加齢黄斑変性
加齢黄斑変性
黄斑は網膜の中心にあって、ものを注視する際に用いる重要な場所です。ここに大きなダメージを受けてしまうと光の明暗はある程度わかっても、文字が読めなくなるなど大きな支障を生じます。加齢黄斑変性は、加齢によるダメージの蓄積で黄斑が変化して視力を低下させ、ものがゆがむ、視野中心が暗くなる、視野中心が欠けるなどの症状を起こします。加齢の他にも、紫外線、喫煙、偏った食生活、遺伝などの関与も指摘されています。
緑内障や糖尿病網膜症と共に失明リスクのある怖い病気です。加齢黄斑変性は先進国において失明のおもな原因となっており、アメリカでは中途失明をきたす病気の第一位にあがっています。日本でも高齢者の増加や生活様式の欧米化などにより、患者数がとても増えてきています。
黄斑の組織が加齢に伴って老廃物がたまり萎縮していきます。進行はとてもゆっくりで、急激な視力低下を起こすことはありません。
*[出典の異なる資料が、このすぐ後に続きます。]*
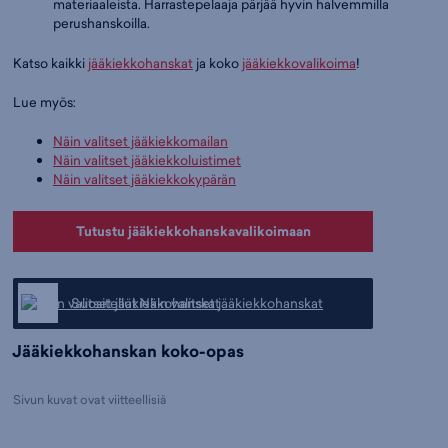
materiaaleista. Harrastepelaaja pärjää hyvin halvemmilla
perushanskoilla.
Katso kaikki
jääkiekkohanskat
ja koko
jääkiekkovalikoima
!
Lue myös:
Näin valitset jääkiekkomailan
Näin valitset jääkiekkoluistimet
Näin valitset jääkiekkokypärän
Tutustu jääkiekkohanskavalikoimaan
Suositellut Näin valitset jääkiekkohanskat
Jääkiekkohanskan koko-opas
Sivun kuvat ovat viitteellisiä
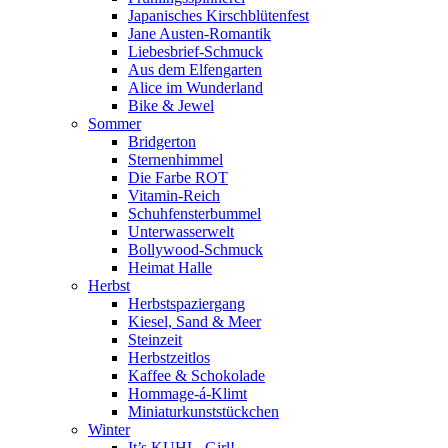
Japanisches Kirschblütenfest
Jane Austen-Romantik
Liebesbrief-Schmuck
Aus dem Elfengarten
Alice im Wunderland
Bike & Jewel
Sommer
Bridgerton
Sternenhimmel
Die Farbe ROT
Vitamin-Reich
Schuhfensterbummel
Unterwasserwelt
Bollywood-Schmuck
Heimat Halle
Herbst
Herbstspaziergang
Kiesel, Sand & Meer
Steinzeit
Herbstzeitlos
Kaffee & Schokolade
Hommage-á-Klimt
Miniaturkunststückchen
Winter
It’s KUHL, Girl!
網膜のすぐ下にもろい新生血管ができて、この血管が破れるなどして黄斑にダメージを与えます。新生血管は壊れやすく、血液成分を漏らしたり、出血を起こしやすいため、それにより黄斑がダメージを受けるのがこのタイプです。病状の進行が早く、急激な視力低下をきたしますので、早期に検査と治療を行うことが重要となります。
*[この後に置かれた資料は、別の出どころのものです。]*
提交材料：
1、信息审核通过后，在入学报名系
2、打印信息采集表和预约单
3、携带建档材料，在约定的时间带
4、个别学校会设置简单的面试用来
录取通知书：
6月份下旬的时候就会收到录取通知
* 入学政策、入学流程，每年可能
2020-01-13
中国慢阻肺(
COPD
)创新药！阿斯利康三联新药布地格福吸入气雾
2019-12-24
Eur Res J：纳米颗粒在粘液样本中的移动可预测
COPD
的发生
萎縮型はとてもゆっくり進行しますので経過観察は必要ですが、積極的な治療は行いません。予防のために生活習慣の改善や、サプリメントの服用などを行います。
滲出型では、新生血管の増殖を抑制するために薬剤を注射する抗VEGF療法を行います。
目の中にあるVEGF(血管内皮増殖因子)という物質が、新生血管を成長させたり、血液の成分を漏れやすくします。このVEGFのはたらきを抑えるために、眼内に薬剤を注射し、新生血管の成長や血液の成分の漏れを抑えます。注射治療なので入院の必要はありませんが、新生血管の状態によっては何度も注射を受ける必要があります。
光に反応する薬剤を体内に注射し、その薬剤が新生血管に到達したときにレーザーを病変部に照射する治療法です。レーザーにより薬剤が活性化され、新生血管を閉塞します。
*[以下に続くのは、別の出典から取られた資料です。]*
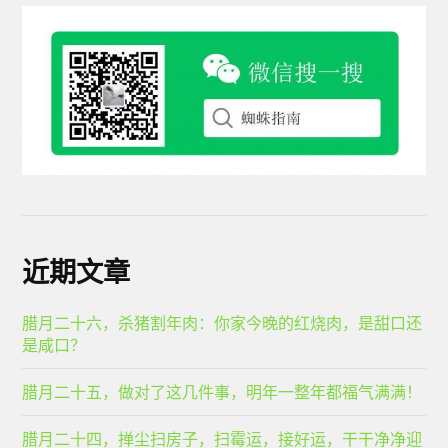
近期文章
腊月二十六，杀猪割年肉：你家今晚的红烧肉，是甜口还
是咸口？
腊月二十五，做对了这几件事，明年一整年都福气满满！
腊月二十四，掸尘扫房子，扫霉运，接好运，干干净净迎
新生血管をレーザーで焼灼する治療法です。レーザーで新生血管を凝固して、出血や水分の漏出を解消させます。ただし、レーザーによる光凝固術では周辺組織がある程度一緒に焼かれるため、視野の欠けなどが残ります。新生血管が中心部から離れたところにある場合のみに実施されます。
喫煙や肥満、高血圧、脂質異常症などの生活習慣病は加齢黄斑変性のリスクとなることが知られています。特に喫煙は最大の危険因子といわれており、加齢黄斑変性を予防するためにも禁煙は大切です。
また、紫外線は網膜にダメージを与えて、加齢黄斑変性のリスクを高めるといわれています。日差しが強い時は、帽子をかぶったり、サングラスなどを使って、目を保護するといいと考えられます。
日常の食生活やサプリメントに含まれる特定の栄養素の中には、加齢黄斑変性の発症予防に関係すると考えられているものがあります。抗酸化ビタミンと呼ばれるビタミンE、ビタミンCや、ルテインなどのカロテノイドを含む食品、抗酸化酵素の元となる亜鉛を含む食品は、加齢黄斑変性の予防に良いとわかっています。これらが含まれる食品を積極的に取り、バランスの良い食事を心がけましょう。また、すでに加齢黄斑変性と診断されている人や、加齢黄斑変性の兆候を指摘されたことがある人は、サプリメントを服用して予防することも良い方法と考えられます。